Many use cases of natural language processing (NLP) like text classification or sentiment analysis can be successfully implemented with today’s machine learning technology. In numerous NLP tutorials, the components of processing pipelines usually have a kind of batteries-included character and don’t show many options or customizations. While this simplicity certainly makes it easier to get started, this approach is almost always limited to processing English-language content. Because this is the default, you don’t need lots of options. But what if your data is of a different language? I focused on using German, but the methods shown here should work for other corpora or language models as well.

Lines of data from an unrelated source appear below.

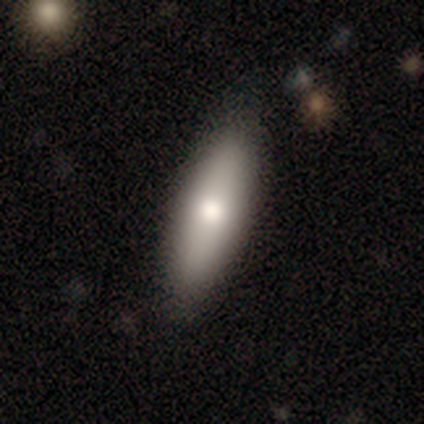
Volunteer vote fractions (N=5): Morphology: type=smooth (100%); roundness=cigar-shaped (80%); merging=none (100%).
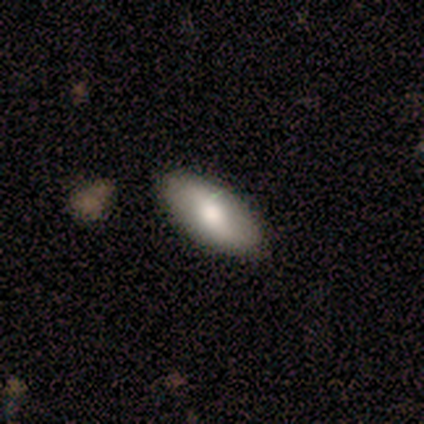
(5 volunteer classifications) Smooth or featured?
  - smooth: 80% *
  - featured or disk: 20%
  - star or artifact: 0%
How rounded?
  - in between: 100% *
  - round: 0%
  - cigar-shaped: 0%
Merging?
  - none: 80% *
  - merger: 20%
  - minor disturbance: 0%
  - major disturbance: 0%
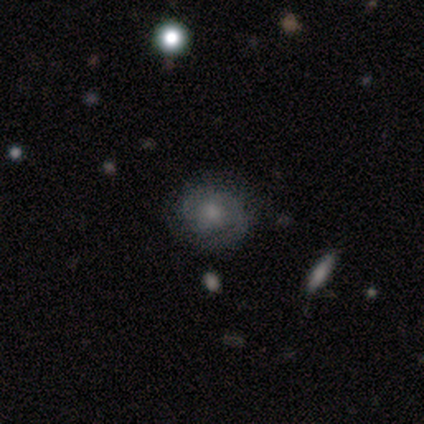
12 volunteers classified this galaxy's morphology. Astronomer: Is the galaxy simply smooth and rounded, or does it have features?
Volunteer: featured or disk — 58% (runner-up: smooth, 42%).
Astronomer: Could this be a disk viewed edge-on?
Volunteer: no — 86%.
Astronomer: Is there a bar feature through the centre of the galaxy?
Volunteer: weak — 50%, tied with no at 50%.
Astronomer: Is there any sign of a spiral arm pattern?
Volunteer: yes — 83%.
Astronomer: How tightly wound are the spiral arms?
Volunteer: medium — 60% (runner-up: tight, 40%).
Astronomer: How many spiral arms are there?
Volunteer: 2 — 80%.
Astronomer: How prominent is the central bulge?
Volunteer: none — 50% (runner-up: moderate, 33%).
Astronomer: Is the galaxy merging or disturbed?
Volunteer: none — 83%.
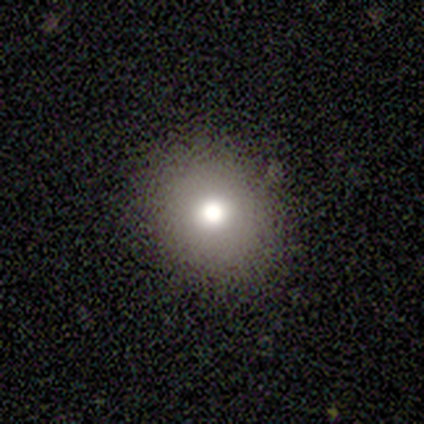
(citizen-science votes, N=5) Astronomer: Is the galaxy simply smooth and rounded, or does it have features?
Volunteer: smooth — 40%, tied with featured or disk at 40%.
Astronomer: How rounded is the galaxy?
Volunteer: round — 50%, tied with in between at 50%.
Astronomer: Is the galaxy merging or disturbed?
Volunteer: none — 100%.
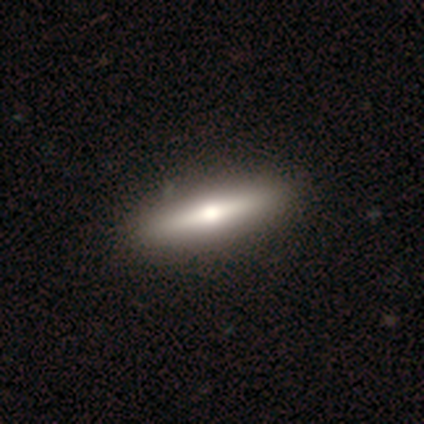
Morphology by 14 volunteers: A featured or disk galaxy (50%) viewed edge-on (86%) with a rounded central bulge (100%). Merging: none (92%).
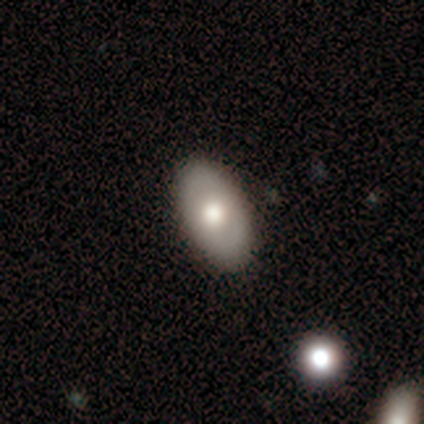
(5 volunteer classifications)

There is a growing list of tools that are ready to be used with non-English texts. The most obvious example amongst them is spaCy, a library from Explosion AI, who are based in Berlin. It is often used as a preprocessing tool for tokenization and maybe to create POS or dependency tags. Since version 2, spaCy ships with at least basic language models for eight languages, including German. Their usage is explained in the spaCy docs and quite simple. But if used directly from torchtext, the integration can be a bit tricky.

Initializing specific spaCy models from torchtext

You may have seen something like TEXT = data.Field(tokenize='spacy'). You can use a string here to indicate you want spaCy (or moses from NLTK or revtok) as tokenizer, but you can’t provide any spaCy-specific options here. To get more control, you have to provide a function.

import spacy
from torchtext import data

nlp = spacy.load('de')

def tokenize_fct(text):  # create a tokenizer function
    return [tok.text for tok in nlp.tokenizer(text)]

text_field = data.Field(lower=True, tokenize=tokenize_fct)

Since torchtext 0.3.1, there seems to be a new keyword tokenizer_language to address this type of problem. But there are other reasons to dig deeper here. In the example above, spaCy only does tokenization. Even this is specific to German, but still a kind of basic use case. With the German language model of spaCy, you could also access lemmatization easily with a function like

def tokenize_fct(text):  # create a tokenizer function
    return [tok.lemma_ for tok in nlp.tokenizer(text)]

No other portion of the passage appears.